**Document source**
/---

Article mis en ligne le 18 juillet 2021
dernière modification le 19 juillet 2021

Peut-on parler de de Dieu ? surtout comment parler de ce que les sens n’appréhendent pas directement ? Deux solutions :

– Premièrement, admettre que le langage apporte des outils pertinents. Avec le risque majeur que Dieu soit un « acte de langage », un effet de style, un fruit exotique de la bonne vieille rhétorique. La question du nom, nous venons de le voir, n’est pas une mince affaire. A juste titre, Léon Chestov affirme qu’il ne suffit pas de dire « Dieu » pour affirmer Dieu. Ce nom n’est pas une garantie suffisante. Interrogation fondamentale que l’on peut appliquer à moult problématiques : transcendance, le néant, le tout-autre, le non-moi…

Difficulté déjà évoquée à propos de l’apophatisme qui consiste à dire ce que Dieu n’est pas. Façon subtile de minimiser les dégâts, en cas d’erreurs, que les théologiens utilisèrent sans complexe. Attention, cette méthode aboutit à l’exténuation du langage, une sorte d’aphasie théologique. « La théologie négative est négation de tout théologie. Sa vérité est l’athéisme » (Cl. Bruaire Le droit de dieu, 1974, p. 21). Cette répudiation du langage mène à un chemin de traverse plein de mystères. Toutefois, il est possible de considérer l’apophatisme comme une manière de garder ses distances et d’éviter de retomber dans l’idolâtrie (J-L Marion).

\---

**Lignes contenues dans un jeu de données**
/---

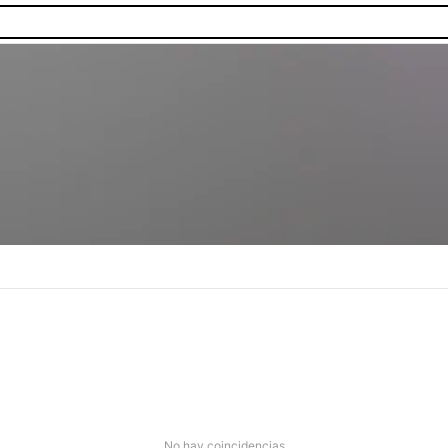
No hay coincidencias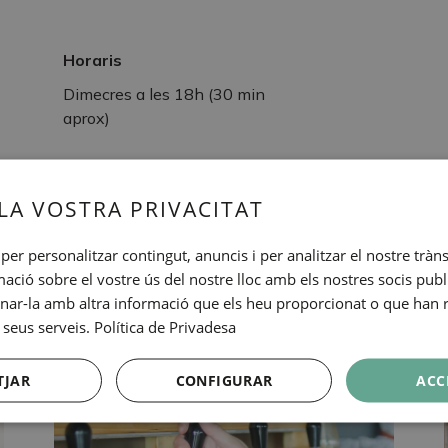
Horaris
Dimecres a les 18h (30 min
aprox)
LA VOSTRA PRIVACITAT
per personalitzar contingut, anuncis i per analitzar el nostre tràn
ALTRES EXPERIÈNCIE
ió sobre el vostre ús del nostre lloc amb els nostres socis publici
r-la amb altra informació que els heu proporcionat o que han re
 seus serveis.
Política de Privadesa
TJAR
CONFIGURAR
ACC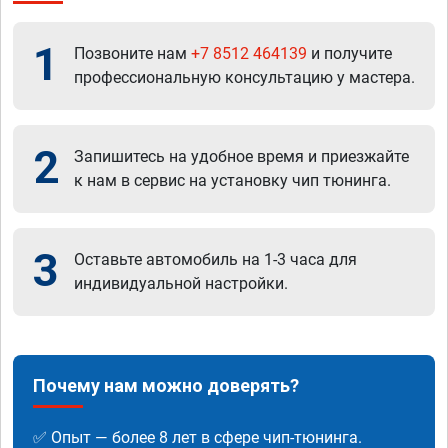
1
Позвоните нам
+7 8512 464139
и получите
профессиональную консультацию у мастера.
2
Запишитесь на удобное время и приезжайте
к нам в сервис на установку чип тюнинга.
3
Оставьте автомобиль на 1-3 часа для
индивидуальной настройки.
Почему нам можно доверять?
✅ Опыт — более 8 лет в сфере чип-тюнинга.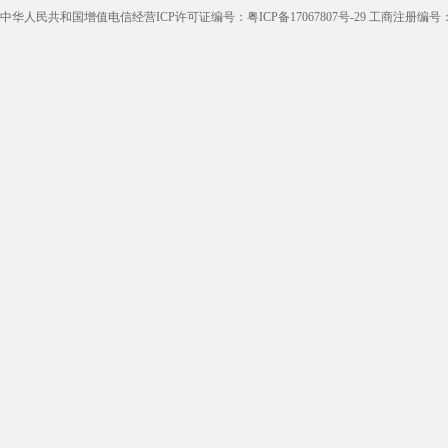
理货员
防损员
模具工
注塑工
中华人民共和国增值电信经营ICP许可证编号：粤ICP备17067807号-29 工商注册编号：4405
邮政快递
EMS快递
京东快递
德邦物
附近找工作
招工启事
本地
找工作包
近期
今日
今天
哪里
煮饭阿姨
家教园
人力资源
五险一
最新最急
30元一小时
300元一天
200元一
零工
普工6000以上工资
普工月薪7000工资
普工5000
长白班八小时双休
急招日结工资的临时工
急招夫妻工
4个小时工
恒晟超市
县德邦招聘
无穷食品
博宇集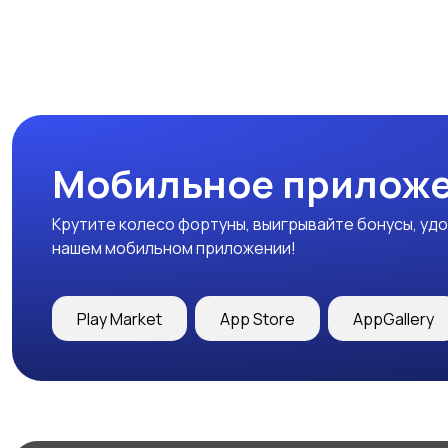
Мобильное приложе
Крутите колесо фортуны, выигрывайте бонусы, удо
нашем мобильном приложении!
Play Market
App Store
AppGallery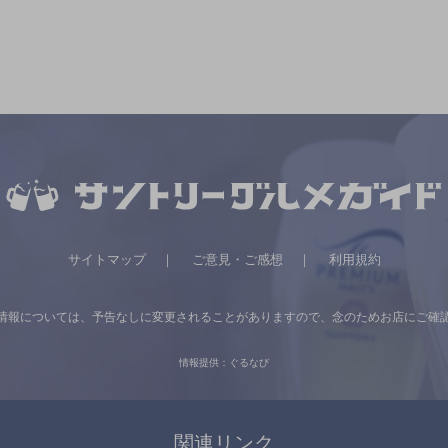
サイトマップ
ご意見・ご感想
利用規約
情報については、
予告なしに変更されることがありますので、
念のためお店にご確
情報提供：ぐるなび
関連リンク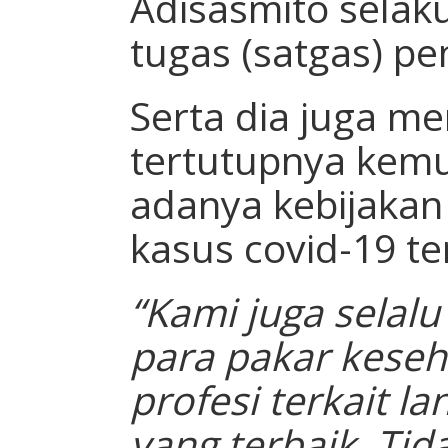
Adisasmito selaku
tugas (satgas) p
Serta dia juga m
tertutupnya kem
adanya kebijakan
kasus covid-19 t
“Kami juga selal
para pakar keseh
profesi terkait 
yang terbaik. Ti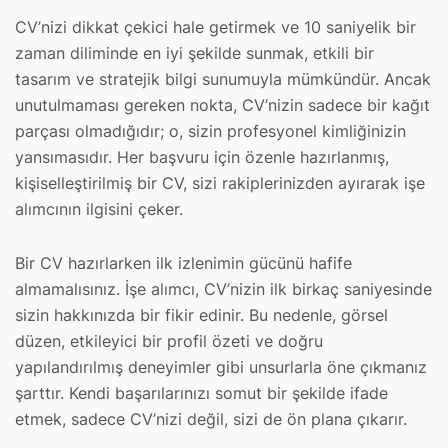
CV’nizi dikkat çekici hale getirmek ve 10 saniyelik bir
zaman diliminde en iyi şekilde sunmak, etkili bir
tasarım ve stratejik bilgi sunumuyla mümkündür. Ancak
unutulmaması gereken nokta, CV’nizin sadece bir kağıt
parçası olmadığıdır; o, sizin profesyonel kimliğinizin
yansımasıdır. Her başvuru için özenle hazırlanmış,
kişiselleştirilmiş bir CV, sizi rakiplerinizden ayırarak işe
alımcının ilgisini çeker.
Bir CV hazırlarken ilk izlenimin gücünü hafife
almamalısınız. İşe alımcı, CV’nizin ilk birkaç saniyesinde
sizin hakkınızda bir fikir edinir. Bu nedenle, görsel
düzen, etkileyici bir profil özeti ve doğru
yapılandırılmış deneyimler gibi unsurlarla öne çıkmanız
şarttır. Kendi başarılarınızı somut bir şekilde ifade
etmek, sadece CV’nizi değil, sizi de ön plana çıkarır.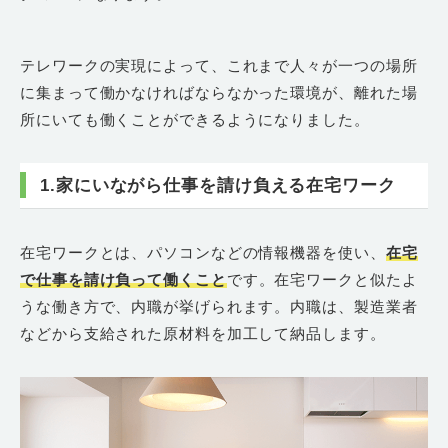
テレワークの実現によって、これまで人々が一つの場所
に集まって働かなければならなかった環境が、離れた場
所にいても働くことができるようになりました。
1.家にいながら仕事を請け負える在宅ワーク
在宅ワークとは、パソコンなどの情報機器を使い、
在宅
で仕事を請け負って働くこと
です。在宅ワークと似たよ
うな働き方で、内職が挙げられます。内職は、製造業者
などから支給された原材料を加工して納品します。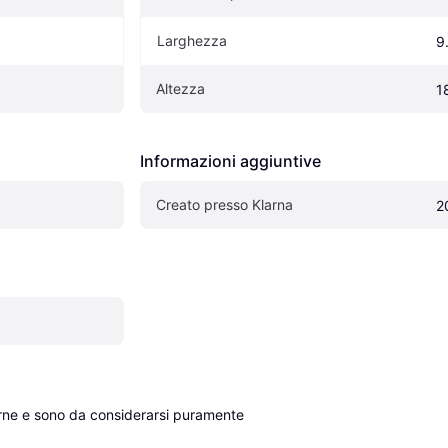
Larghezza
9
Altezza
1
Informazioni aggiuntive
Creato presso Klarna
2
erne e sono da considerarsi puramente 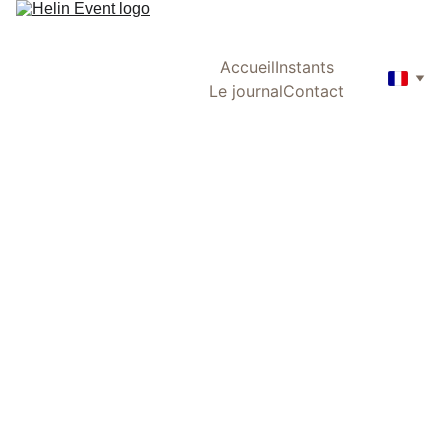
Accueil
Instants
Le journal
Contact
Mariages 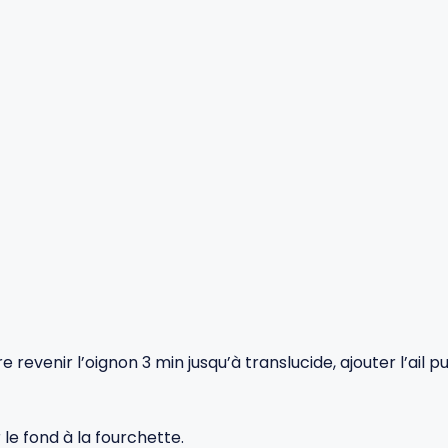
ire revenir l’oignon 3 min jusqu’à translucide, ajouter l’ail 
 le fond à la fourchette.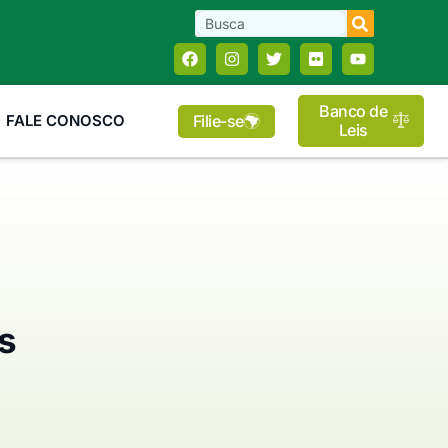
Banco de
Filie-se
FALE CONOSCO
Leis
s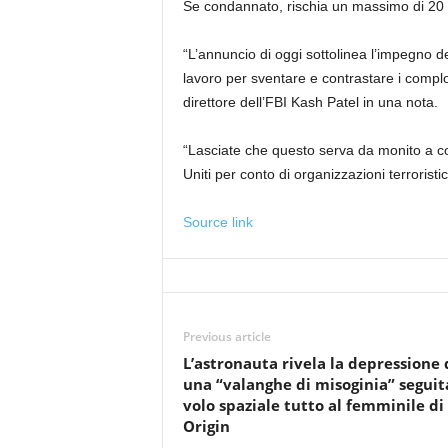
Se condannato, rischia un massimo di 20 a
“L’annuncio di oggi sottolinea l’impegno del
lavoro per sventare e contrastare i complott
direttore dell’FBI Kash Patel in una nota.
“Lasciate che questo serva da monito a col
Uniti per conto di organizzazioni terroristic
Source link
Previous article
L’astronauta rivela la depressione
una “valanghe di misoginia” seguit
volo spaziale tutto al femminile di
Origin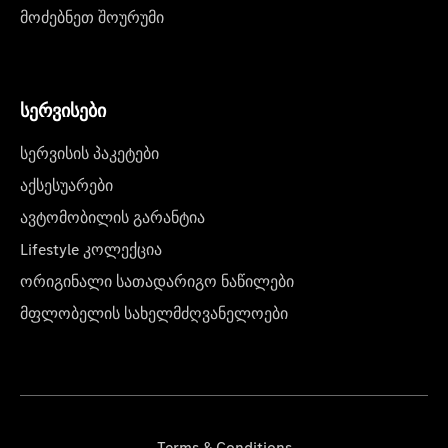
მოძებნეთ შოურუმი
სერვისები
სერვისის პაკეტები
აქსესუარები
ავტომობილის გარანტია
Lifestyle კოლექცია
ორიგინალი სათადარიგო ნაწილები
მფლობელის სახელმძღვანელოები
Terms & Conditions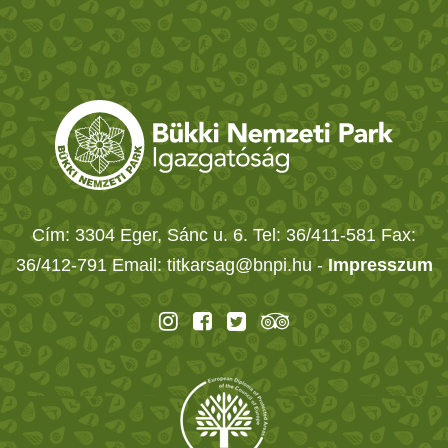
Cím: 3304 Eger, Sánc u. 6. Tel: 36/411-581 Fax:
36/412-791 Email: titkarsag@bnpi.hu -
Impresszum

\---

**Consignes**
1. Répondez aux questions suivantes d'après le document source sur la manière de parler de Dieu :
(a) Selon Léon Chestov, que ne suffit-il pas de faire pour affirmer Dieu ?
(b) En quoi consiste l'apophatisme ?
(c) Quel ouvrage de Cl. Bruaire est cité, et de quelle année date-t-il ?
2. D'après le document source sur la manière de parler de Dieu, pourquoi les théologiens ont-ils eu recours à l'apophatisme ?
3. Reprenez le document source sur la manière de parler de Dieu à la suite de sa dernière phrase.

**Corrigé**
1.
(a) Il ne suffit pas de dire « Dieu ».
(b) Il consiste à dire ce que Dieu n'est pas.
(c) *Le droit de dieu*, de 1974.

2. C'était pour eux une façon subtile de minimiser les dégâts en cas d'erreurs.

3.
– L’autre méthode de discourir sur Dieu consiste à recourir à une logique argumentative irréprochable. Il suffit de jeter un œil curieux aux théologiens pour se rendre compte que la logique fait partie intégrante de leur batterie de cuisine. La meilleure façon de contrer un confrère reste de démontrer ses contradictions internes et de mettre en cause ainsi sa logique. Les plus redoutables furent les nominalistes, Guillaume d’Ockham en tête : « Tout discours concernant Dieu est donc dans la situation paradoxale d’un discours incapable d’accomplir une référence déterminée à son objet tel qu’il est en lui-même ». Bref, la science humaine ne peut qu’être muette sur Dieu, si elle parle, elle tombe dans un verbalisme creux.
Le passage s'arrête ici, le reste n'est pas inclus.